Can Deaf People Read Lips? You’ll Be Surprised, Here’s Why

By Alex Chu •  Updated: 08/18/23 •  6 min read

Trying to read lips can be a lot of fun. Watching a baseball game and guessing what the manager is yelling at the umpire over a blown call can be as much fun as the actual game. It’s a useful tool in a lot of different ways.

Which group of people can do this best, though? Unlike what some people believe, deaf people aren’t born with the ability to read lips. But can they do it? And, should they?

Deaf people lip reading to communicate

The Challenges of Lip-Reading

When it comes to lip-reading, there are several levels to how people learn it. It’s probably the most difficult skill for someone who was born with total hearing loss. That’s because they might not be able to understand at first how people actually talk and what words sound like. This probably seems like a 10,000-piece jigsaw puzzle with all the pieces scattered. It usually takes them a while to learn.

Then there are those who have some hearing. They may have had progressive hearing loss or were born with hearing impairment. Since they have an idea of what other people sound like, they can learn to incorporate it into everyday conversation. As they get more comfortable, the people who have some hearing and use hearing aids, they may not be entirely conscious that they are lipreading. It’s all part of how they interact with people – they can hear some and lip read the rest to put the entire puzzle of the conversation together.

Like everything else in life, there are instances where lipreading works for people, and then there are times when they should think about other options to communicate with others.

Pros of Lip Reading

The main benefit of lip-reading is that it allows people who have complete or partial hearing loss to be able to communicate with others. While sign language can be useful, it can also isolate people who only use that. That’s because not everyone is going to want to learn a whole new language that also has its own way of constructing sentences.

Being able to look at someone and tell what they are saying can boost a deaf person’s confidence.

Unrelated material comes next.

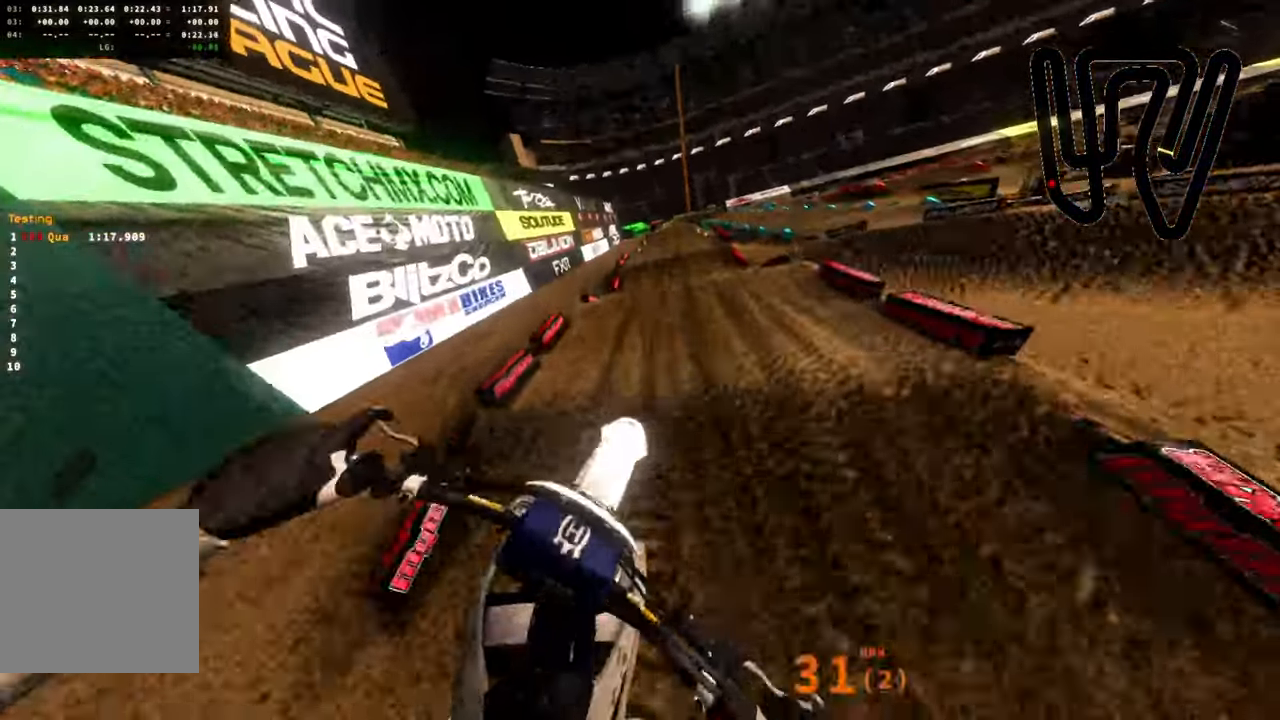
{"buttons": ["R2"], "left_stick": "down", "right_stick": "up-left", "events": [[100, "left_stick", "down-left"], [166, "right_stick", "up"], [200, "left_stick", "down"], [266, "right_stick", "up-left"], [316, "L3", "down"], [416, "L3", "up"]]}
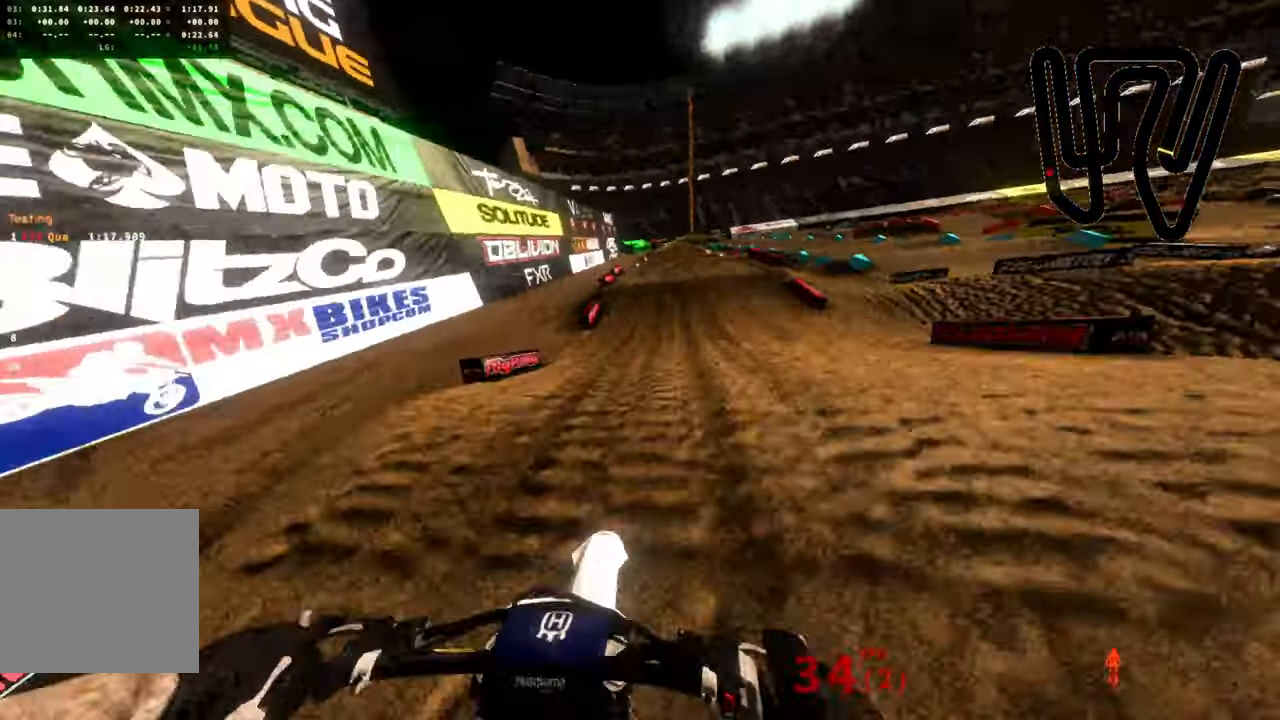
{"buttons": ["R2"], "left_stick": "up-right", "right_stick": "up", "events": [[100, "right_stick", "up"], [133, "left_stick", "center"], [216, "left_stick", "up"], [283, "left_stick", "up-right"]]}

They won’t feel like they are confined to just one group of people. When deaf people only sign, like at a school like Gallaudet University, it just makes it seem like an insular group that doesn’t want to communicate with all society.

Cons of Lip Reading

An acquaintance ran into one of the main problems of relying on lipreading when he lost all of his hearing after spending much of his life wearing a hearing aid. He’d been mainstreamed, so he’d never learned sign language. For the most part, he was able to get by reading people’s lips while he waited to be approved for a cochlear implant.

Then the worst happened. He lost his hearing in 2020 – which was around the time that everyone was wearing masks due to a certain pandemic. You probably see what’s coming – the masks blocked people’s mouths and they were often reluctant to lower the masks to talk. We’ll get to how he solved that in a bit.

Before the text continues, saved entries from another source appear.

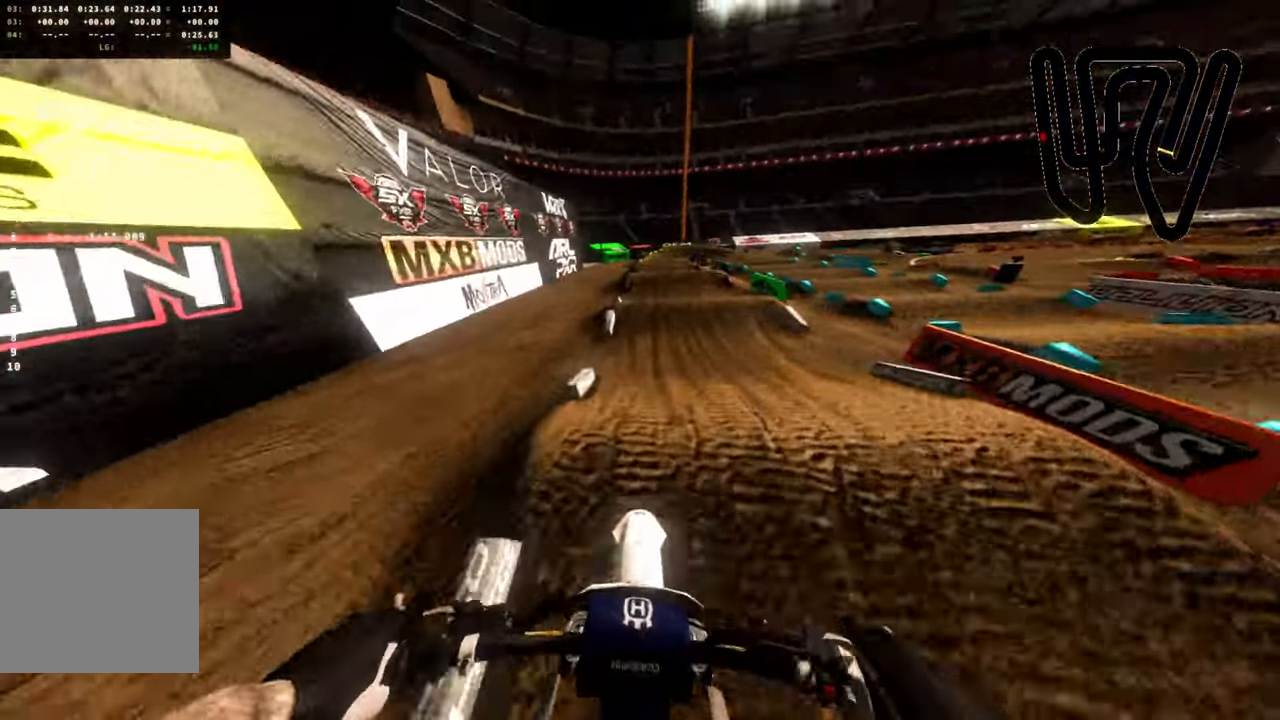
{"buttons": ["R2"], "left_stick": "down", "right_stick": "up", "events": [[183, "right_stick", "up"], [266, "L3", "down"], [416, "L3", "up"]]}
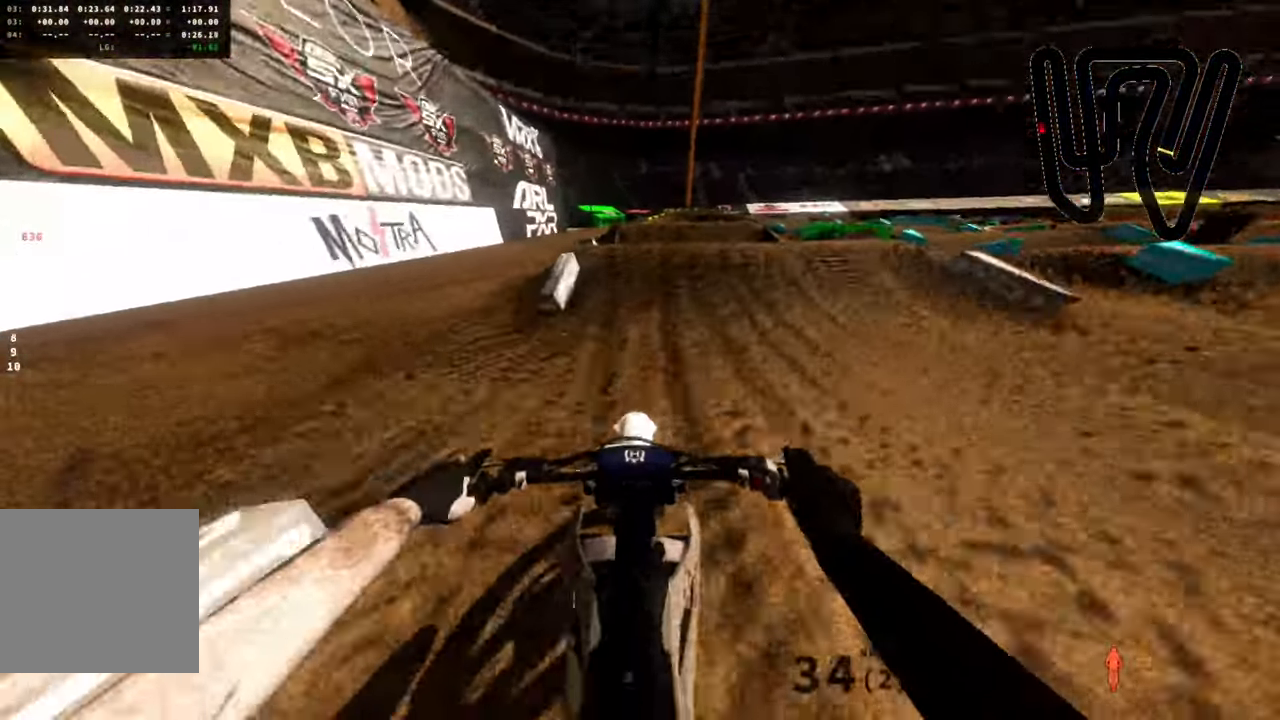
{"buttons": ["R2"], "left_stick": "up", "right_stick": "up", "events": [[150, "left_stick", "center"], [466, "left_stick", "up"]]}
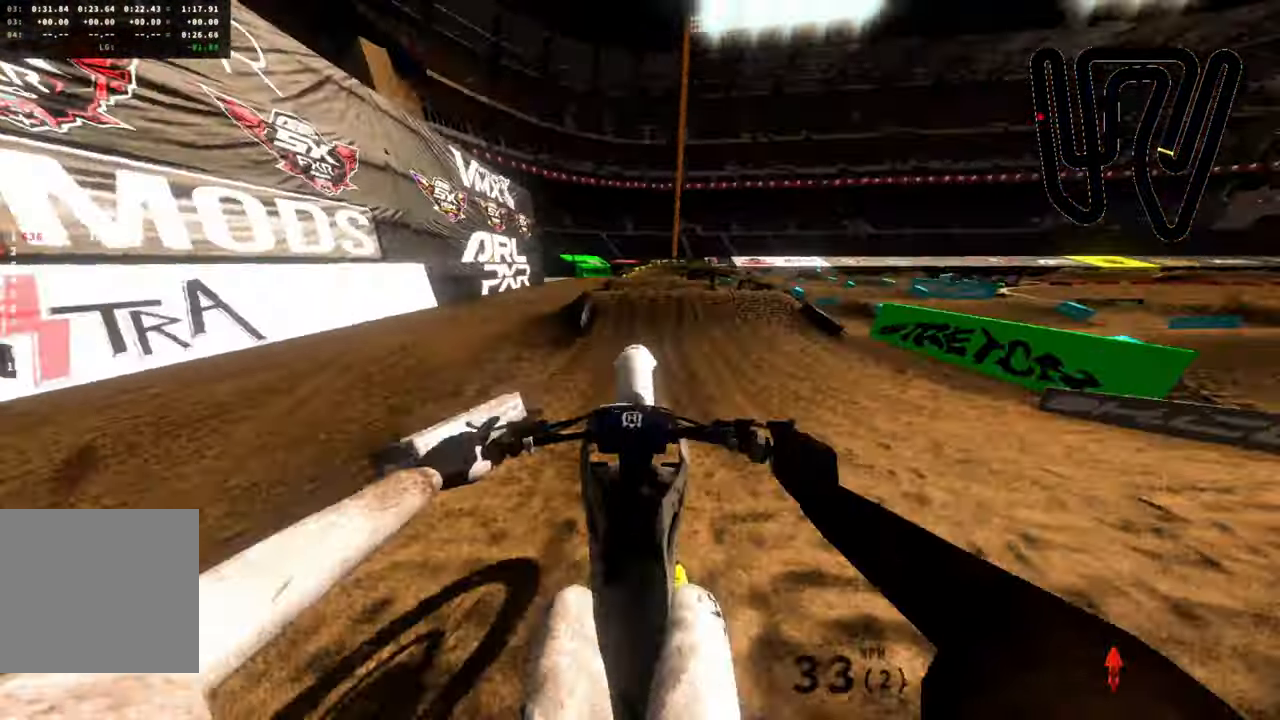
{"buttons": ["R2"], "left_stick": "up", "right_stick": "up", "events": []}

Another con of lip-reading is that it pretty much works only in one-on-one situations. Crowds can be a nightmare, since unless you can get in front of each person, it’s a guessing game that even “gapping” can fail badly.

Accents can be very tricky since people can move their mouths differently when pronouncing a word as compared to what the person doing the lip reading is used to seeing.

Other Options

Fortunately, there are real-life solutions. Smartphones are very helpful when it comes to these situations where lip-reading may be hard, if not impossible. Let’s go back to that acquaintance we were talking about before:

They used a smartphone a couple of different ways to achieve the results that they wanted. The first solution was to activate the microphone and use the Notes app. The other person could talk, and then the app would transcribe what was being said. Even if there was a bit of mistranslation, it was fairly easy to get the gist of what was being said.

What if this was in a crowded or noisy situation? Then there was either the option of handing the phone back and forth with the other person typing what they wanted to say. People are used to texting all the time, anyway. Or they could just text back and forth from their phone, though it was a bit of an odd sight for others to see two people texting each other while being a few feet apart.

Myths and Misconceptions

When people think of lipreading, they have some preconceived notions that are wrong more often than not.

Final Thought

Ultimately, lip-reading is a tool that can be used to help almost anyone communicate effectively. Deaf people should strongly consider learning it, and hearing people can also learn it to be able to talk both with other hearing people and deaf people. Then everyone can be happy.